The issue of follow-through for using the drugs is also made more difficult by the pandemic. “After you get that win and get your drugs on formulary, the next challenge is how do you educate all the nurses and technicians and everyone else involved in actually using the drug in patients, and in the past that requires a physical presence, but if a physical presence isn’t possible, it takes longer to leverage the relationships that you have with the key surgeons and anesthesiologists,” he said.

So far such in-house hospital training with both Barhemsys and ByFavo has gone smoothly. “It just takes so much longer to get them to do a physical in-service training at their facility for their folks, which, when done, carries a little bit more weight, but again the trade-off is longer time. I expect this way of doing business will continue in future.”

Virtual Future

Bolinder expects marketing of new and prospective drugs will be very different in the “new normal” after the current pandemic ends.

“We’ve been able to leverage surgeons and hospital practitioners both within their respective hospital institutions during the pandemic. We’ve also leveraged their views beyond, virtually.”

In the past, Acacia, like other players in the industry, held promotional dinner programs at certain physical locations, at which a guest surgeon or an anesthesiologist would speak to the invited audience.

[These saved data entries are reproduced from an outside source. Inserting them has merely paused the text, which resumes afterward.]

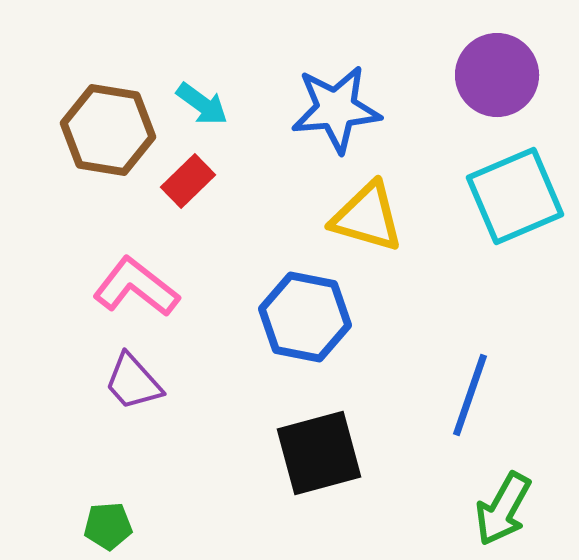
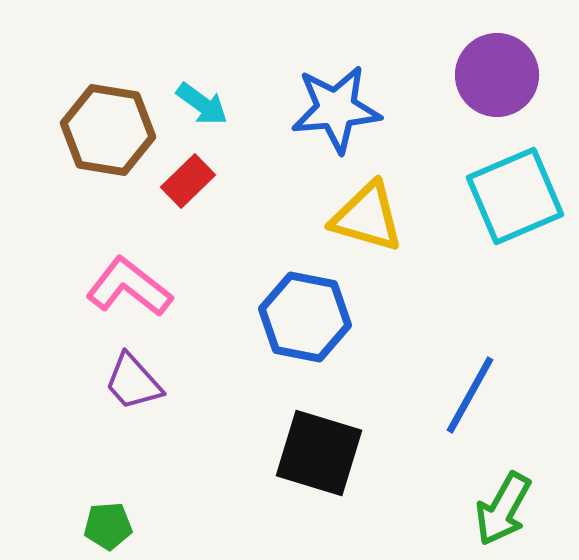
pink L-shape: moved 7 px left
blue line: rotated 10 degrees clockwise
black square: rotated 32 degrees clockwise
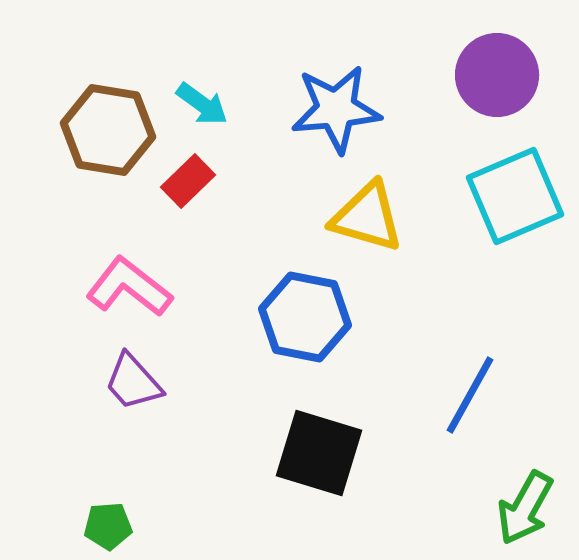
green arrow: moved 22 px right, 1 px up
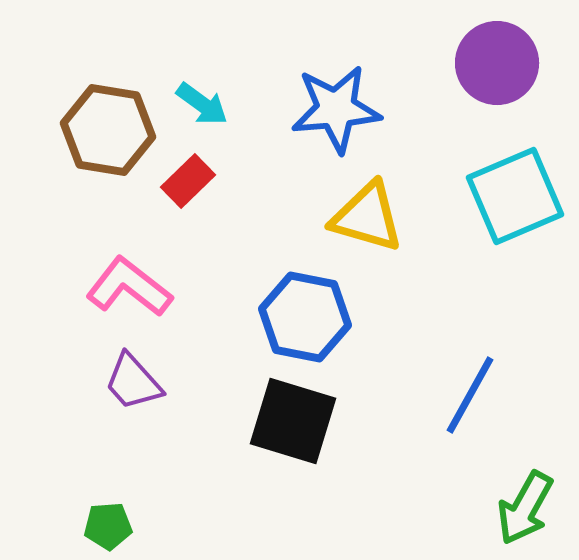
purple circle: moved 12 px up
black square: moved 26 px left, 32 px up
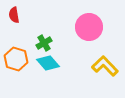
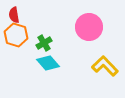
orange hexagon: moved 24 px up
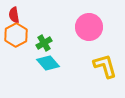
orange hexagon: rotated 15 degrees clockwise
yellow L-shape: rotated 28 degrees clockwise
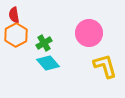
pink circle: moved 6 px down
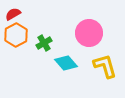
red semicircle: moved 1 px left, 1 px up; rotated 70 degrees clockwise
cyan diamond: moved 18 px right
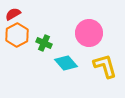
orange hexagon: moved 1 px right
green cross: rotated 35 degrees counterclockwise
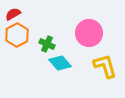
green cross: moved 3 px right, 1 px down
cyan diamond: moved 6 px left
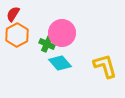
red semicircle: rotated 28 degrees counterclockwise
pink circle: moved 27 px left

“During the pandemic, we've been able to do is do that virtually, and broadcast things across the country. So instead of just having one dinner program in one location, now, using Zoom or Microsoft Teams we’ve been able to have speak to groups across the country, and magnifying their input,” Bolinder said.

That also allows Acacia at these events to ask participants questions, such as ‘What are you doing at your institution? Did you take something off your formulary to add this drug on? How are you using it, and how are you training up your folks to use it?

“We've been able to leverage this approach, and not just in one institution, but across multiple institutions. And I believe this will only continue as we go forward,” he said.